Spend any time around writers’ groups and there are certain conversations you can’t avoid having. Topping the list are debates over genre definitions, discussion of the comparative merits of traditional and self-publishing, and mystification about how certain authors have become wildly successful in spite of their poor writing. Up there with them is whether characters or plot are more important. In writing, as in life, it’s always worth being a little sceptical when something is presented as a dichotomy. It begs the question of whether it’s really a choice between one or the other. I’ve previously described characters and plot as two of the three legs of the tripod a story stands on, and I’m going to argue that the tripod needs both unless it wants to fall on its face.
Characters must shine
I’ll start by quoting Lee Child’s foreword to his debut novel, Killing Floor:
First: Character is king. There are probably fewer than six books every century remembered specifically for their plots. People remember characters. Same with television. Who remembers the Lone Ranger? Everybody. Who remembers any actual Lone Ranger storylines? Nobody.
As far as it goes, I couldn’t agree more. When I think of a story or novel that has stuck in my mind, the I remember the characters. When I think of Raymond Chandler’s novels, I remember Philip Marlowe scowling his way around Los Angeles with his bourbon and his solitary games of chess. I remember the narrative given in his voice: ‘He was a big man but not more than six feet five inches tall and not wider than a beer truck’ is one of the most memorable descriptions I’ve ever read. The description is purely physical, but evoke so much about both the man being described and the man doing the describing. Could I summarise the plot of any of the novels? No I couldn’t, even though I’ve read some of them more than once.
I don’t dispute the importance of character for a moment. We need to make our characters memorable and distinctive. We need to know what they’ll do in any situation, and if we want a really memorable character, make sure it’s different to what anyone else would do.

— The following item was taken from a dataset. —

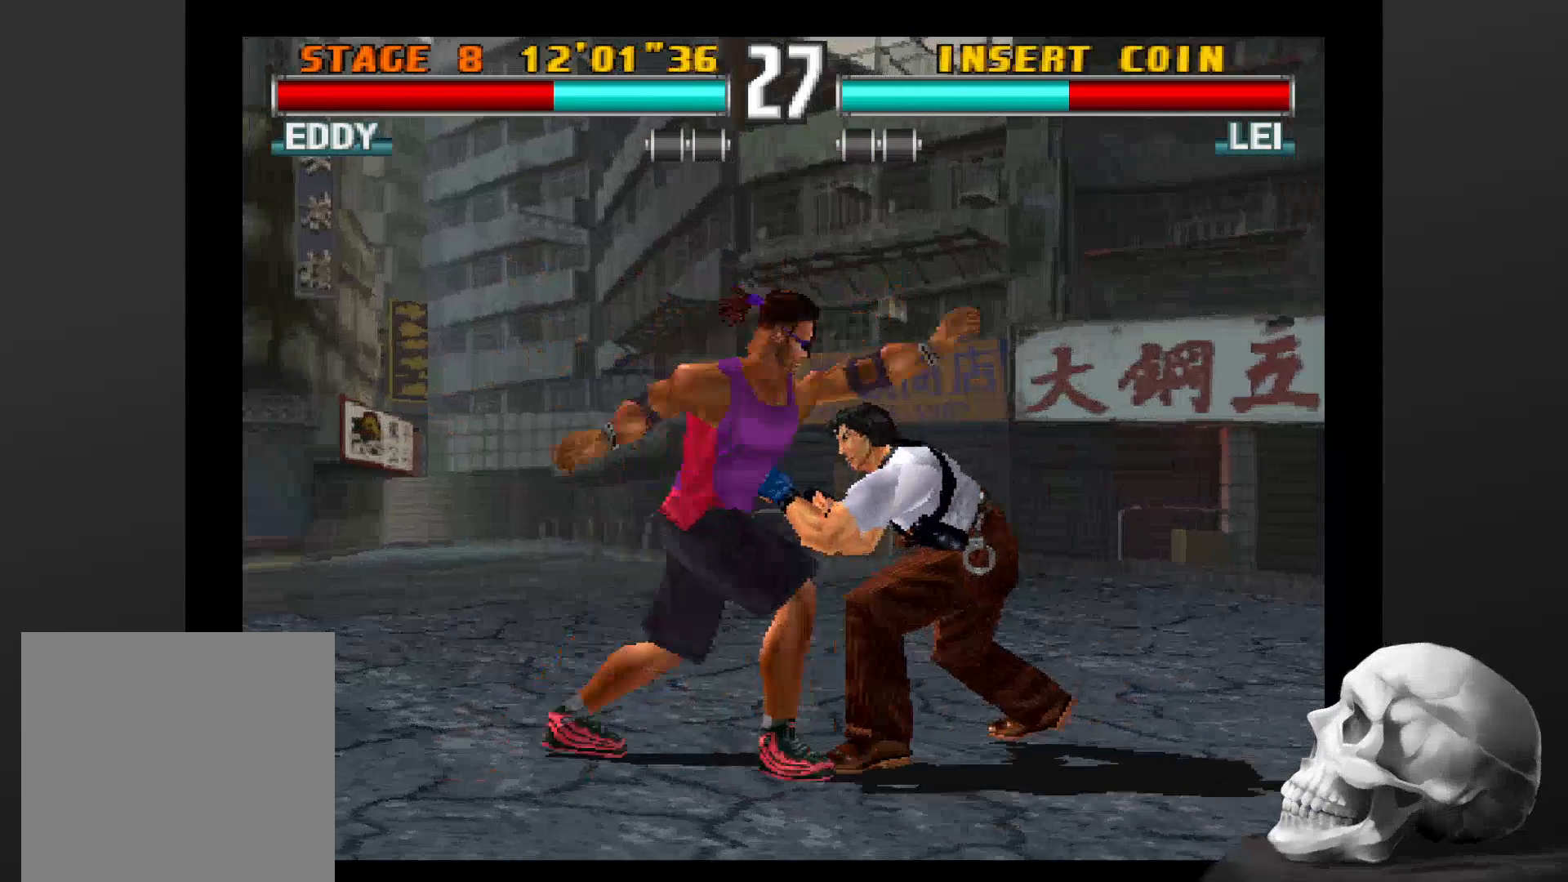
{"dt_ms": 500, "buttons": ["CIRCLE"], "left_stick": "center", "right_stick": "center", "events": [[166, "CIRCLE", "up"], [233, "CIRCLE", "down"], [300, "CIRCLE", "up"], [366, "CIRCLE", "down"], [433, "CIRCLE", "up"], [500, "CIRCLE", "down"]]}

Where I part company with Child’s statement is that the most charismatic and distinctive characters ever created would be as dull as dishwater without a plot.
Characters need something to do
We know Marlowe is a man who can’t walk away from an injustice because he was faced with injustices that a man with less courage and integrity – an ordinary man – would walk away from. By contrast, memorable anti-heroes like Patricia Highsmith’s Tom Ripley or George MacDonald Fraser’s Flashman are memorable because they choose the path of least integrity. We may not admire them, but we remember them. They aren’t ordinary either.
Nobody would remember Philip Marlowe if all he did was drink bourbon and play chess with himself, any more than we would remember Flashman if he ever got his wish of a quiet posting where he could drink and whore to his heart’s content. We remember the characters because the plot gives them things to do that reveal the characters in all their charisma and complexity. Just because we don’t remember the plot doesn’t mean it isn’t important.
With apologies to Lee Child
This is the second time I’ve disagreed with Lee Child in this blog, which is rather pretentious given that his literary stature is to mine as an elephant is to an ant. The reason I’ve referenced him a few times is that he’s one of the few contemporary writers who talks about the nuts and bolts of writing, which provides a convenient starting point.